NEW ORLEANS (AP) — Atlanta Falcons rookie quarterback Desmond Ridder graded his performance as if he were still in college.…

NEW ORLEANS (AP) — Atlanta Falcons rookie quarterback Desmond Ridder graded his performance as if he were still in college.

Fitting, perhaps, after his lack of professional experience showed in his NFL debut.

“A C-minus or a D,” Ridder said after a 21-18 loss to the struggling Saints on Sunday.

“It was really good in the execution of coming out of the huddle, getting the play called and getting to the line of scrimmage with plenty of time on the play clock,” said Ridder, a third-round draft pick whom the Falcons intend to start for the rest of the season in place of Marcus Mariota. “Post snap, I felt like I obviously could have done better.”

Falcons coach Arthur Smith said Ridder was being too harsh after a game Atlanta felt it could have won despite trailing by 11 midway through the fourth quarter.

“He’s not scared of the moment,” Smith said. “He’s poised. I like what he’s made up of. It says a lot about him.”

Ridder was an unimpressive 13 of 26 for 97 yards, but his biggest completion of the day — a 12-yarder to tight end Drake London on fourth-and-5 from midfield with just more than two minutes left — looked like it would put the Falcons in range for a tying field goal.

Instead, safety Justin Evans punched the ball out of London’s grasp, and cornerback Bradley Robey caught the fumble at the New Orleans 35.

“We’ve got to do a better job of ball security,” Smith said. “They made a play and popped it out. We had a chance to go in there and possibly win the game or at least tie it.”

The Saints then ran out all but the final 9 seconds, creating a three-way tie for last — or second place — in the underwhelming NFC South at 5-9 along with the Falcons and Carolina Panthers.

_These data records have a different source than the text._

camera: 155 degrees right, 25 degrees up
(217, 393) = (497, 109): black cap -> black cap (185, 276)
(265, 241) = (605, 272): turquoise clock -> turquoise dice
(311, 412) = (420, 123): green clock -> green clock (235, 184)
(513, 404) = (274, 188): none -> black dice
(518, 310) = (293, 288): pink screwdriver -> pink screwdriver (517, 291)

Atlanta trailed 14-0 early and Ridder admitted he was too amped up at the start, forcing the ball deep instead of looking for open receivers on shorter routes.

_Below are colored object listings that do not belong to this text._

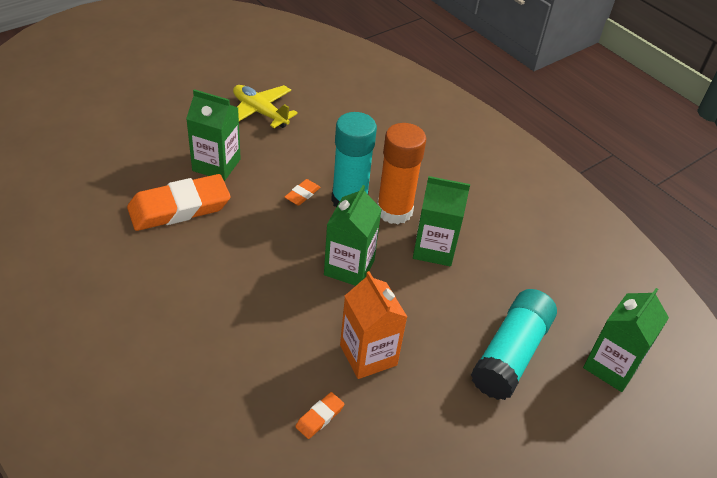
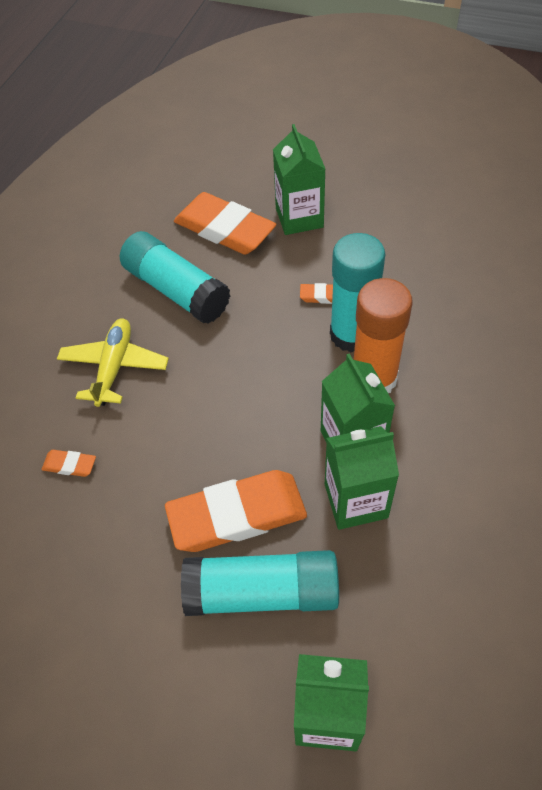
camera: 65 degrees right, 10 degrees up
(210, 266) = (176, 290): none -> turquoise glue stick
(260, 112) = (401, 200): yellow plane -> yellow plane (114, 367)
(349, 267) = (261, 386): green carton -> green carton (356, 501)
(368, 355) = (165, 462): orange carton -> none
(443, 337) = (237, 515): none -> orange eraser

“The execution was not where we wanted it to be,” he said. “On some of those deep balls, I’ve got to give the guys a chance to go make a play. I tried to be too perfect and put it out in front of them when in reality all you have to do is give them a chance.

“Obviously you are going to have nerves and anxiety just getting out there for your first start in a crazy environment, but this is what all of us dream of coming into the NFL. There were a lot of emotions, but I settled in after that first drive.”

Ridder completed five passes on a 49-yard drive for a field goal that cut the deficit to 14-3 early in the second quarter. The Falcons then relied on their running game in the second half, when rookie Tyler Allgeier rushed for 86 of his career-high 139 yards and Atlanta piled up a season-high 231 yards on the ground.

Atlanta rushed on seven consecutive plays of a 75-yard touchdown drive to pull within 14-10 on its opening drive of the third quarter. After the Saints went back ahead 21-10, the Falcons capitalized on a good punt return and ran on all eight downs of a 32-yard drive to make the score 21-18.

The game ended when Ridder ran out of bounds with no time left after Smith said Saints linebacker Demario Davis foiled a potential hook-and-lateral play that started from the Atlanta 33.

The much bigger opportunity, though, had occurred on London’s fumble.

Ridder immediately ran over to him to offer encouragement.

“If he thinks that one play right there is what made and broke the game, that’s absolutely not true,” Ridder said. “He made a lot of great plays. Obviously that one didn’t go the way we wanted it to, but I just told him don’t hang your head on that.”